[[ Provided records open ]]
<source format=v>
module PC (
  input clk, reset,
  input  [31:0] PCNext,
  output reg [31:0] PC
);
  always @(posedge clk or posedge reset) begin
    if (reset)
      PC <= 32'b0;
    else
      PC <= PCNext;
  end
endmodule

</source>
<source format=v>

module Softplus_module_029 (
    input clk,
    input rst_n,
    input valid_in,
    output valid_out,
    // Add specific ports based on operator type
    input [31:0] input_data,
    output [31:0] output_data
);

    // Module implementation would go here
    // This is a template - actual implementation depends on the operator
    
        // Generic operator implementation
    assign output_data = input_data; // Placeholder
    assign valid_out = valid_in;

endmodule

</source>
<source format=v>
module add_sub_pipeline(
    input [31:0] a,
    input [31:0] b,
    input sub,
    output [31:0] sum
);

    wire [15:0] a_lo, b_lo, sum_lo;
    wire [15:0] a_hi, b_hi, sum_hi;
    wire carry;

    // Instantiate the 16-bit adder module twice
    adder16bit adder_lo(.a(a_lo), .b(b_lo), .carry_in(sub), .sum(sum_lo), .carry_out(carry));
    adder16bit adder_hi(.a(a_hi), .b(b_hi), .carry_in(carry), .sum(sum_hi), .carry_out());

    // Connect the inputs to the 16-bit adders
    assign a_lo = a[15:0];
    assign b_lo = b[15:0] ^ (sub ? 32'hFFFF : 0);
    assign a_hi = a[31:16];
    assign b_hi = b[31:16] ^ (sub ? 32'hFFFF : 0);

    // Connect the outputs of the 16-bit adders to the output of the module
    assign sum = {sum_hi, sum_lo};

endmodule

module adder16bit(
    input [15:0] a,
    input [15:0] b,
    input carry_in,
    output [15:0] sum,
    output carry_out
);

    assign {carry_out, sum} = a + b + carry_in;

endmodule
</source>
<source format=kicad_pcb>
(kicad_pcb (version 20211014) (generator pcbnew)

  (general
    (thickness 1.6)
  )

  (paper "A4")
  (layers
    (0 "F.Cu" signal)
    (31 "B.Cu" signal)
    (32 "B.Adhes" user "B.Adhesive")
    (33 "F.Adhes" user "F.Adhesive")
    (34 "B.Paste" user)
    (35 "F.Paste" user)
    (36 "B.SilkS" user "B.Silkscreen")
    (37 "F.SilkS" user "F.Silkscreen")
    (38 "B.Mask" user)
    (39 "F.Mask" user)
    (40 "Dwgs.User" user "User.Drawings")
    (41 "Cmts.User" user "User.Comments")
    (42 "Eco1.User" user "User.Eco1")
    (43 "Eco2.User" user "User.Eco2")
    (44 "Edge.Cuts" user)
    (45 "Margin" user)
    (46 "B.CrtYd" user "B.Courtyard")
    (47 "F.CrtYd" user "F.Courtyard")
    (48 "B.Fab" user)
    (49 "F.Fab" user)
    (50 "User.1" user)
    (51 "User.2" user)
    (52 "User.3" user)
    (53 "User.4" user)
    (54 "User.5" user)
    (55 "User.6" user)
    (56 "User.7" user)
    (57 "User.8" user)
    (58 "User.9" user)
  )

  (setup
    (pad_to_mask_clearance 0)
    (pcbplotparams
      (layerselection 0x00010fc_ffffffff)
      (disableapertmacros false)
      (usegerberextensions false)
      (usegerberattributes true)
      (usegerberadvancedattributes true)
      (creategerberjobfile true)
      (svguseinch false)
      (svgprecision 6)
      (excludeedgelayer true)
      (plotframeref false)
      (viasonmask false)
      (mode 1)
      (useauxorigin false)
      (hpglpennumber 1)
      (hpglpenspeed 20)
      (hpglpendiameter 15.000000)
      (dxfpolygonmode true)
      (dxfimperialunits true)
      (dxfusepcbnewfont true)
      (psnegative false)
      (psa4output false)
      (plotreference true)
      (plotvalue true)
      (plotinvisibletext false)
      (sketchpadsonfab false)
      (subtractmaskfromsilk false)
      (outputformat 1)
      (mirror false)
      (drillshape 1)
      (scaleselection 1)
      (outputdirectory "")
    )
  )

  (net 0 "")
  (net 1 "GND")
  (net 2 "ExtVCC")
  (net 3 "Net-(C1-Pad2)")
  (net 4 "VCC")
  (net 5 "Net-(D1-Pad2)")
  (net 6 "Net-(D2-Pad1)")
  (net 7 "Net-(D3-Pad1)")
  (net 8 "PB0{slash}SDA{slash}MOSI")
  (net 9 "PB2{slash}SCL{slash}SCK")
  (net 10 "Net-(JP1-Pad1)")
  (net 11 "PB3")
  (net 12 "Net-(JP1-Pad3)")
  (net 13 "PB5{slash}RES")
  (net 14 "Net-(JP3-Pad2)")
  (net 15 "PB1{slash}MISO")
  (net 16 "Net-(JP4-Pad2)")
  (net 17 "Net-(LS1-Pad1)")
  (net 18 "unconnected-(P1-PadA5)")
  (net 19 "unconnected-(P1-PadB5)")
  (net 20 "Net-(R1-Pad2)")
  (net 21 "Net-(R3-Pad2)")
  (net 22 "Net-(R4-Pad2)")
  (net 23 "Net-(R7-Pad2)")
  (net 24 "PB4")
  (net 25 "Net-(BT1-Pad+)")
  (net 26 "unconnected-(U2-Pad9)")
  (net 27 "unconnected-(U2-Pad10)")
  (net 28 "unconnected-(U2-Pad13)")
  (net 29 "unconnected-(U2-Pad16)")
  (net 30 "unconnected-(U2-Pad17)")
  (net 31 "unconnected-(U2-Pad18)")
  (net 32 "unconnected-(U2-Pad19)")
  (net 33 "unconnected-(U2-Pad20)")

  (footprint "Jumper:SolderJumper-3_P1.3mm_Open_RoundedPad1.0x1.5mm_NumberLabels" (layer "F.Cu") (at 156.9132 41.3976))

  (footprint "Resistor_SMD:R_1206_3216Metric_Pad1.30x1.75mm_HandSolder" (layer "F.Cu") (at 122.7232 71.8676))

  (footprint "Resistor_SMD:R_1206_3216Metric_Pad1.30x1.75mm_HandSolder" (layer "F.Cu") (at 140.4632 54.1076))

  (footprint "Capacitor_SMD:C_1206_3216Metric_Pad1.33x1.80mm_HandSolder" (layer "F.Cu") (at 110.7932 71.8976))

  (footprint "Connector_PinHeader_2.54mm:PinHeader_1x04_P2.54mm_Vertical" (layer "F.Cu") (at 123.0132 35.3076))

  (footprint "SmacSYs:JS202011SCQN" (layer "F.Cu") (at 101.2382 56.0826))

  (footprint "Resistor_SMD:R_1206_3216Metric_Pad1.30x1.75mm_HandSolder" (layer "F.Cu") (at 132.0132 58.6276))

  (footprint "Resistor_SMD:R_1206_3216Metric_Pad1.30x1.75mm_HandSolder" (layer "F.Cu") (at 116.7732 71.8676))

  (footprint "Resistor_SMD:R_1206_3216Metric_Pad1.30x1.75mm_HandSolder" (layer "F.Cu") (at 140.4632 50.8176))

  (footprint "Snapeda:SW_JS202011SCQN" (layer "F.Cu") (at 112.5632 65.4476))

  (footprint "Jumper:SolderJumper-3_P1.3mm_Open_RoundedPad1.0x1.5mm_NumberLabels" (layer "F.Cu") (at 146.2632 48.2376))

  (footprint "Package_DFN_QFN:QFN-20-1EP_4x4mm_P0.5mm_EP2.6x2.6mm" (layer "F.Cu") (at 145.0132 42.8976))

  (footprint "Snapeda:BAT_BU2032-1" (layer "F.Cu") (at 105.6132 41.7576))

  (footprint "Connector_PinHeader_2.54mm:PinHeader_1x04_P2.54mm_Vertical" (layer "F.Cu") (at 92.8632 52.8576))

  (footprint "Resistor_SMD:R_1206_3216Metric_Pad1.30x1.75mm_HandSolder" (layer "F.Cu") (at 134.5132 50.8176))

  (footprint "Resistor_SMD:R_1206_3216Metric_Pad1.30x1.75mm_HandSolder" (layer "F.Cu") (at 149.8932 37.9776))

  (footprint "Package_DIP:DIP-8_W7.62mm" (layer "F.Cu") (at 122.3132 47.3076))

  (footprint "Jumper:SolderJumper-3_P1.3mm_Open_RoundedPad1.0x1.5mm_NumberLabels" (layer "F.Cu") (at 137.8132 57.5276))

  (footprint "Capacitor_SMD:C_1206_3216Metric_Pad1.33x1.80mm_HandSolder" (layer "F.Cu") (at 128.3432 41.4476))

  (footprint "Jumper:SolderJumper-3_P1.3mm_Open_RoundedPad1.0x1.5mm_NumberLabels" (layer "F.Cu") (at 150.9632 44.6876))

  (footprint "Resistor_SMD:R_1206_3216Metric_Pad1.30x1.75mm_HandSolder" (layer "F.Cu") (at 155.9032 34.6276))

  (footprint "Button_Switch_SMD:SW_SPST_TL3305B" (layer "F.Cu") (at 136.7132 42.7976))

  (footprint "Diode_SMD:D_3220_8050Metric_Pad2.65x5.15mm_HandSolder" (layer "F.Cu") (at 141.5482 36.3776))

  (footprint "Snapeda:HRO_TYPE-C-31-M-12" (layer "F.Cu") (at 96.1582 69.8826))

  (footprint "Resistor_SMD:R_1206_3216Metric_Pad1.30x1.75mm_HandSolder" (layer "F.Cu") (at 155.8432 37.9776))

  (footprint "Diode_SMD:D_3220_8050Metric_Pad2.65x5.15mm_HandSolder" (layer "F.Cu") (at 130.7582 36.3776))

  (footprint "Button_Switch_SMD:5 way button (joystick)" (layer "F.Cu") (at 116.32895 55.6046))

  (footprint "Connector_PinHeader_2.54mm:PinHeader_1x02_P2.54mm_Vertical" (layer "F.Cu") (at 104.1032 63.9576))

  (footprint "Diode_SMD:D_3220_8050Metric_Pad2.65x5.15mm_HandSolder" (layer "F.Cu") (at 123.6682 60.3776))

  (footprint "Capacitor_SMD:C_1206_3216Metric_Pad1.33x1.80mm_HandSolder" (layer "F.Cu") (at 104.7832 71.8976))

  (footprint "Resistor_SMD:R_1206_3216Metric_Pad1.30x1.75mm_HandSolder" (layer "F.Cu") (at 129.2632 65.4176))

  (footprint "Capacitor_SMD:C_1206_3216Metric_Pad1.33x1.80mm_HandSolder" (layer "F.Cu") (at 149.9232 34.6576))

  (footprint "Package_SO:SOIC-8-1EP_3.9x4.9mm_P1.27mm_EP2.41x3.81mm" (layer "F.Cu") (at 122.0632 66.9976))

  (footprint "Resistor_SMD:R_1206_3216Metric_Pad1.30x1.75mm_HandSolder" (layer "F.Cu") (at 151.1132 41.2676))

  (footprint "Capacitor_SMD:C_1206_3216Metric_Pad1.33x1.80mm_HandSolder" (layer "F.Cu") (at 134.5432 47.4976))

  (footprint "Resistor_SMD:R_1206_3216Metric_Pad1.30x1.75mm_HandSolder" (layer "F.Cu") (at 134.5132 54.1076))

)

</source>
[[ Provided records closed ]]
[[ Provided records open ]]
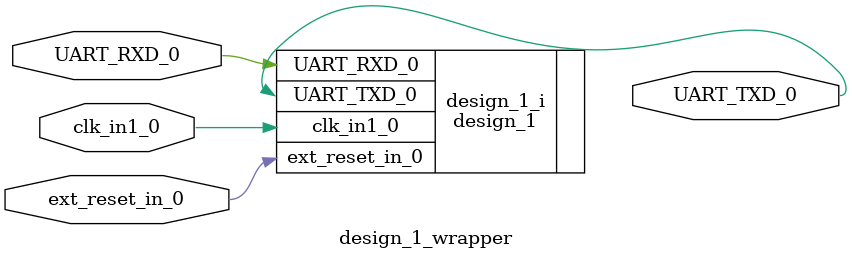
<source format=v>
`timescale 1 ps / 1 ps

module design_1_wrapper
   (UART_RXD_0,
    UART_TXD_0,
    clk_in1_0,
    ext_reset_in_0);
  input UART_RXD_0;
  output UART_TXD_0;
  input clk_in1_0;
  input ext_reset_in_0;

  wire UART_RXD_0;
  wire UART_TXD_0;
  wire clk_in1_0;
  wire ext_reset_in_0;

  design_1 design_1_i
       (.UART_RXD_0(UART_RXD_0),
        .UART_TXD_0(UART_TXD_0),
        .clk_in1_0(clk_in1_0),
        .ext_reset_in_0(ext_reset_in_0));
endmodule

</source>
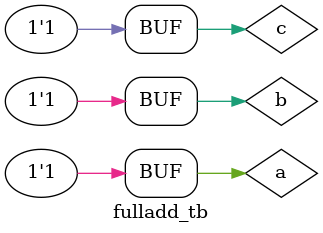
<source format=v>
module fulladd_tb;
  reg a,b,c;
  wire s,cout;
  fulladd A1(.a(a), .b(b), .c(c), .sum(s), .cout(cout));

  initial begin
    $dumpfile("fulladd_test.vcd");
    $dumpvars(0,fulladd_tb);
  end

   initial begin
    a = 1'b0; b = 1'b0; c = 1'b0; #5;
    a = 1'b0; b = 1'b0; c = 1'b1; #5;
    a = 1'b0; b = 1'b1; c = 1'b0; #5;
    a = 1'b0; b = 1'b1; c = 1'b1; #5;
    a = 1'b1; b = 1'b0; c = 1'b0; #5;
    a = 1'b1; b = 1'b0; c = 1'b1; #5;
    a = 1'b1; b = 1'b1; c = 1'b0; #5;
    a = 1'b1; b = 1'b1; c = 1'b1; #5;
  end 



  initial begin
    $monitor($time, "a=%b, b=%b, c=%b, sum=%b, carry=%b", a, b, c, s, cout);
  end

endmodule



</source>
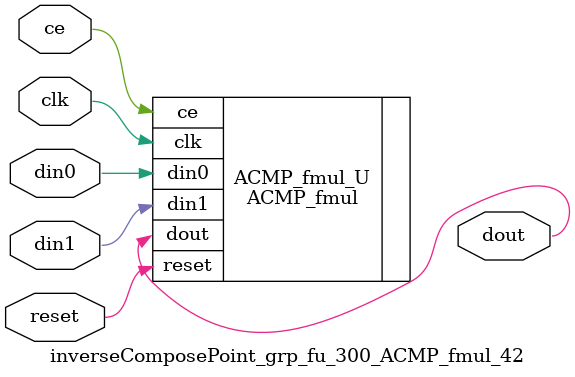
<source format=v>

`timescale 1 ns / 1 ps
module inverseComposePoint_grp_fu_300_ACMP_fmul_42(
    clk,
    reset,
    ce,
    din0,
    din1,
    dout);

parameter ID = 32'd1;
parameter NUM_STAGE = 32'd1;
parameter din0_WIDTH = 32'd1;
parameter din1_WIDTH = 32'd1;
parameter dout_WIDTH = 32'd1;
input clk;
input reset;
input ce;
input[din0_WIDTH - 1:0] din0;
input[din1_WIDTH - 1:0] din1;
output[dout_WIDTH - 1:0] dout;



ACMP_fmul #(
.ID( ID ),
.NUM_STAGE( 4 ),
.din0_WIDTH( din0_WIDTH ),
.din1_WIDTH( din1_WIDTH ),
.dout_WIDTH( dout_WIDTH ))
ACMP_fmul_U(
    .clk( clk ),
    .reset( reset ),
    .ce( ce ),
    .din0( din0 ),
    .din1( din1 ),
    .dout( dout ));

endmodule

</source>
[[ Provided records closed ]]
Task prompt — Search the preceding listing for "implementation", then copy every line that holds it.

Answer box —
    // Module implementation would go here
    // This is a template - actual implementation depends on the operator
        // Generic operator implementation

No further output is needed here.